Question:
There is an infinite line. You are standing at a particular point you can either move 1 step forward or 1 step backward. You have to search for an object in that infinite line. Your object can be in any direction. Give an optimal solution
My approach:
Go 1 step forward, 2 step back ward
Go 2 step forward, 4 step back ward and so on
Complexity:
Lets say the required object is at point n.
Total number of steps:
3 + 6 + 9 + .... n
= 3(1 + 2 + 3 ... n)
= O(n^2)
Is there a way to improve the efficiency?
12
What do you mean by ‘optimal solution’ ?
Make as few steps as possible?
I would not increase the distance from the start point by 1 every time, because after some time you nearly always visit a position you already visited and the ratio of new visited points converges to 0. I would use a pattern that guarantees that we always visit a fixed ratio of new points.

## Supplied data:
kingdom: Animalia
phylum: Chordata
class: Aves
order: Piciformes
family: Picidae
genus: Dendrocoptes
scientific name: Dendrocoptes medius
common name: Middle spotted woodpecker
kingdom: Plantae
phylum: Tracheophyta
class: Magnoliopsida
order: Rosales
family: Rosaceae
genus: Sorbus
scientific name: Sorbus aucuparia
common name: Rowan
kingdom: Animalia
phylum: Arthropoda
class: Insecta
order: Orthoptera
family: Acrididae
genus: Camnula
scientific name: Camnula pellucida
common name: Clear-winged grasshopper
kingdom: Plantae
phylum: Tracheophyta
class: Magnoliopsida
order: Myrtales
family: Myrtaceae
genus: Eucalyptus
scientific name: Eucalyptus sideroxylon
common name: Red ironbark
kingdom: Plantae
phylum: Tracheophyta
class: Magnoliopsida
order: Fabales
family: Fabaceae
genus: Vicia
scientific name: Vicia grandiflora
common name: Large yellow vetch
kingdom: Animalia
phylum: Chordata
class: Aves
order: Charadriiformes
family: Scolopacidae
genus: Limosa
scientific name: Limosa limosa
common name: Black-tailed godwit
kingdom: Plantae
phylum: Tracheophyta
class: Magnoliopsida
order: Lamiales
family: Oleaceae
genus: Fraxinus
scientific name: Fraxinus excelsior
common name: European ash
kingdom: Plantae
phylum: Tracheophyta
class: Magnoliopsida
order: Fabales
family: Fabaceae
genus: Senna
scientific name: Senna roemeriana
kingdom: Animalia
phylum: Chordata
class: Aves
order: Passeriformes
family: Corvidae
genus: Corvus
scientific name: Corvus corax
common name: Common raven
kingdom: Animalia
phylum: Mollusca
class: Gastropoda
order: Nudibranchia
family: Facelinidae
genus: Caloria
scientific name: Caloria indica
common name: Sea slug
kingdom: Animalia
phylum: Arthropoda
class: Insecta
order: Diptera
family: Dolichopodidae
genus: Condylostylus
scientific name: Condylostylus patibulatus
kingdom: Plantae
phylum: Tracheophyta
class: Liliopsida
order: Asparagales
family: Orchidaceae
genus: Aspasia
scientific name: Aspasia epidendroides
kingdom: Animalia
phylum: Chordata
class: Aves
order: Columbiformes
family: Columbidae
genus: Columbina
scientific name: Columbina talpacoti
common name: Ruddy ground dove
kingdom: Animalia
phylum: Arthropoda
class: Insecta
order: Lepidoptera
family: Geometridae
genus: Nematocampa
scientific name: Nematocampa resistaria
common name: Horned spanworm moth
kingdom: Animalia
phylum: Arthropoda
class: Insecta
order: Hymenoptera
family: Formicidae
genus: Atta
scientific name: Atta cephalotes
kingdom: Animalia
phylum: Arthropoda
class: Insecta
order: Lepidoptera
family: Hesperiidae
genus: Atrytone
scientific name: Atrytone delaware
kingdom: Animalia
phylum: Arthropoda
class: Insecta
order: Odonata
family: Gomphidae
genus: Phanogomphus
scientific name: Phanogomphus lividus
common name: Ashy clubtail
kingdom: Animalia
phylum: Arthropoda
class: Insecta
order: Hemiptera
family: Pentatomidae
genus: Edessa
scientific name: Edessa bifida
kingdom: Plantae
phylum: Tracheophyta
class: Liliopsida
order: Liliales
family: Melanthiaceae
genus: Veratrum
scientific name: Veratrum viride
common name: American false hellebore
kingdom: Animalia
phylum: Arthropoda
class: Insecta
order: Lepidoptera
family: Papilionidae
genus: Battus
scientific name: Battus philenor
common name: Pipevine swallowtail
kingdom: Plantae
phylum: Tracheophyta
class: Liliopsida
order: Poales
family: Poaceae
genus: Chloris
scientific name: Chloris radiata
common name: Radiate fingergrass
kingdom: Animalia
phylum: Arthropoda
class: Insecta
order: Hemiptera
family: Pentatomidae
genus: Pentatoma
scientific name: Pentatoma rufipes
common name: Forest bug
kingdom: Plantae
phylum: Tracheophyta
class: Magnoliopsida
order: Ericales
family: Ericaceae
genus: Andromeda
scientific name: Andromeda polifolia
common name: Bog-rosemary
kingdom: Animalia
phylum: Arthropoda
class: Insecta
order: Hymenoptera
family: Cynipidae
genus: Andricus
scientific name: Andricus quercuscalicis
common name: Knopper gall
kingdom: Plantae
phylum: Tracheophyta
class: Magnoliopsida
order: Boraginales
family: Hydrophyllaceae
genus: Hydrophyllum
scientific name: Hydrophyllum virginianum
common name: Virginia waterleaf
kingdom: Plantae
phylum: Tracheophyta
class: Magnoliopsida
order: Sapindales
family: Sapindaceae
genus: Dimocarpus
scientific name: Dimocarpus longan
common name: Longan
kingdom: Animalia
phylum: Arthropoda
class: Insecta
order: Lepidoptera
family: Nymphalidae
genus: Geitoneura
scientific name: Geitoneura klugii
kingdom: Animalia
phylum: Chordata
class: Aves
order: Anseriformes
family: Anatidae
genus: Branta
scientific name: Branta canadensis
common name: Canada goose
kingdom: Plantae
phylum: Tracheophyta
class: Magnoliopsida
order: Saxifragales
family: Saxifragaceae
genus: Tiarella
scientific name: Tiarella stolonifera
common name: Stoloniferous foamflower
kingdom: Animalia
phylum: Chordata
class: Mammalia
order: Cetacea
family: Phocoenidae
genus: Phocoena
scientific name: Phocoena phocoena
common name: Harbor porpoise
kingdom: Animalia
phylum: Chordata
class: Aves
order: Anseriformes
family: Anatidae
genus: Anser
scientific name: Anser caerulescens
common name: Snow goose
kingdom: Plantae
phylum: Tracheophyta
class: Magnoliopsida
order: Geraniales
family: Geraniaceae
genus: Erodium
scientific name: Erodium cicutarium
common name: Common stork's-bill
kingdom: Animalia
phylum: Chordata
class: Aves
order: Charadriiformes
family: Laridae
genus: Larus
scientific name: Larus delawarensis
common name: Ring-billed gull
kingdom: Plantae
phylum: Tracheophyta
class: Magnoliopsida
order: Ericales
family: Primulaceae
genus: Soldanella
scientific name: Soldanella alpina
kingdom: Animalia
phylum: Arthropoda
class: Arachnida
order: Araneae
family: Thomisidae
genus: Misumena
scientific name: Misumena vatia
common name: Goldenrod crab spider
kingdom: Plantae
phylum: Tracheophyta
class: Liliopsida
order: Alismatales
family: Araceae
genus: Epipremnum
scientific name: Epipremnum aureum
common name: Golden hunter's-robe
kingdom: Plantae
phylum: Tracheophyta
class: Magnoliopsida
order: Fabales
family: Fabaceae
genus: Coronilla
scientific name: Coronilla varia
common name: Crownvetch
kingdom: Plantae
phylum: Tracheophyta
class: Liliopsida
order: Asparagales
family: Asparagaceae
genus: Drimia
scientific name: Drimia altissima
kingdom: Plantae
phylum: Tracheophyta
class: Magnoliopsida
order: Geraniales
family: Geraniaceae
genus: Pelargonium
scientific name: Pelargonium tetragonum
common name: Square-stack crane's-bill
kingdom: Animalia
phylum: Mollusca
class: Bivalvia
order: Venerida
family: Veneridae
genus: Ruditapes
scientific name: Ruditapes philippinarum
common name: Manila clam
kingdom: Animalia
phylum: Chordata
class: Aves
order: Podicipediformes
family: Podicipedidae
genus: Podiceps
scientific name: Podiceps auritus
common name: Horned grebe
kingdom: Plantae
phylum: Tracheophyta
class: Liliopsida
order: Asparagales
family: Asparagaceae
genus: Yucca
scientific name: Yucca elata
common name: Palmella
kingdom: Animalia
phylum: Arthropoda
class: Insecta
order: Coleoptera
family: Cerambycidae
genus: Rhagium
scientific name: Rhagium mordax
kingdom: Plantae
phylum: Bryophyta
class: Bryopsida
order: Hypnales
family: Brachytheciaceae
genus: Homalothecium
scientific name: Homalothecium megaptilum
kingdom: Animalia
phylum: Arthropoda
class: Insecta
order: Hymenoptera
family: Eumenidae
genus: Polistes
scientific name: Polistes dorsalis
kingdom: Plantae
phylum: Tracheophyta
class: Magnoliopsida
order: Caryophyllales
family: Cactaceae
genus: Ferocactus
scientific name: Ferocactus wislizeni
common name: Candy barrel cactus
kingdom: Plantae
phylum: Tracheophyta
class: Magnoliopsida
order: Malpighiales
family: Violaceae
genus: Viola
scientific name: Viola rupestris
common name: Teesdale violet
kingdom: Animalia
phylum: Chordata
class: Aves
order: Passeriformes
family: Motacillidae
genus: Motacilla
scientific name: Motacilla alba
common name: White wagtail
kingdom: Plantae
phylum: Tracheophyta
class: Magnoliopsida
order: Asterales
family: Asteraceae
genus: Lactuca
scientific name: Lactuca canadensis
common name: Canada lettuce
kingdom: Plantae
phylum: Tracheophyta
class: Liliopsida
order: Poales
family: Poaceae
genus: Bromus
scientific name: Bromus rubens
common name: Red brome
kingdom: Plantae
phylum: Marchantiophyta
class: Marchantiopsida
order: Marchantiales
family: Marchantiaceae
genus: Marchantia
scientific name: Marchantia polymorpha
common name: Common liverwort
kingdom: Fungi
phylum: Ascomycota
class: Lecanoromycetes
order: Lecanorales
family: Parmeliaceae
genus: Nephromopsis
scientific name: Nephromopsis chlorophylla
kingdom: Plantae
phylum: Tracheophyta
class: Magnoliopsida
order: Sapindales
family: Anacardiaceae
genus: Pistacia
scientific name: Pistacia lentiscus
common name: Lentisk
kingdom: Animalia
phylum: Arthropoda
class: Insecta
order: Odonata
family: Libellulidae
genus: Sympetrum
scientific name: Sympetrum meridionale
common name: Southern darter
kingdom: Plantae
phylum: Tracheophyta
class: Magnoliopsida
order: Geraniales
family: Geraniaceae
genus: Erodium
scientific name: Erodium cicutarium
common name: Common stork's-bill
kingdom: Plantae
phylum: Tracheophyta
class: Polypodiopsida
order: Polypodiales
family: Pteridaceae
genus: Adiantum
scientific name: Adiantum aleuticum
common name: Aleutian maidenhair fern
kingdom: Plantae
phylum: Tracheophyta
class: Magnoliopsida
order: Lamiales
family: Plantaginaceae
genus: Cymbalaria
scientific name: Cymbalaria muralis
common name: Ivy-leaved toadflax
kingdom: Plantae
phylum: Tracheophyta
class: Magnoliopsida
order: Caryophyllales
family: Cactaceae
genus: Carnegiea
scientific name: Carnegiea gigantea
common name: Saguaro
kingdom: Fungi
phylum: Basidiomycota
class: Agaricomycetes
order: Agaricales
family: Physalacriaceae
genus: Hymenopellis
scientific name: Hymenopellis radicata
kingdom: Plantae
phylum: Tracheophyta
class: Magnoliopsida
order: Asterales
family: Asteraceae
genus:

## Task item:
Rewrite the passage from the infinite-line search thread above, starting with "Is there a way" and going on through "of new points.", and substitute "proportion" for each occurrence of "ratio".

## Result for this exercise:
Is there a way to improve the efficiency?
12
What do you mean by ‘optimal solution’ ?
Make as few steps as possible?
I would not increase the distance from the start point by 1 every time, because after some time you nearly always visit a position you already visited and the proportion of new visited points converges to 0. I would use a pattern that guarantees that we always visit a fixed proportion of new points.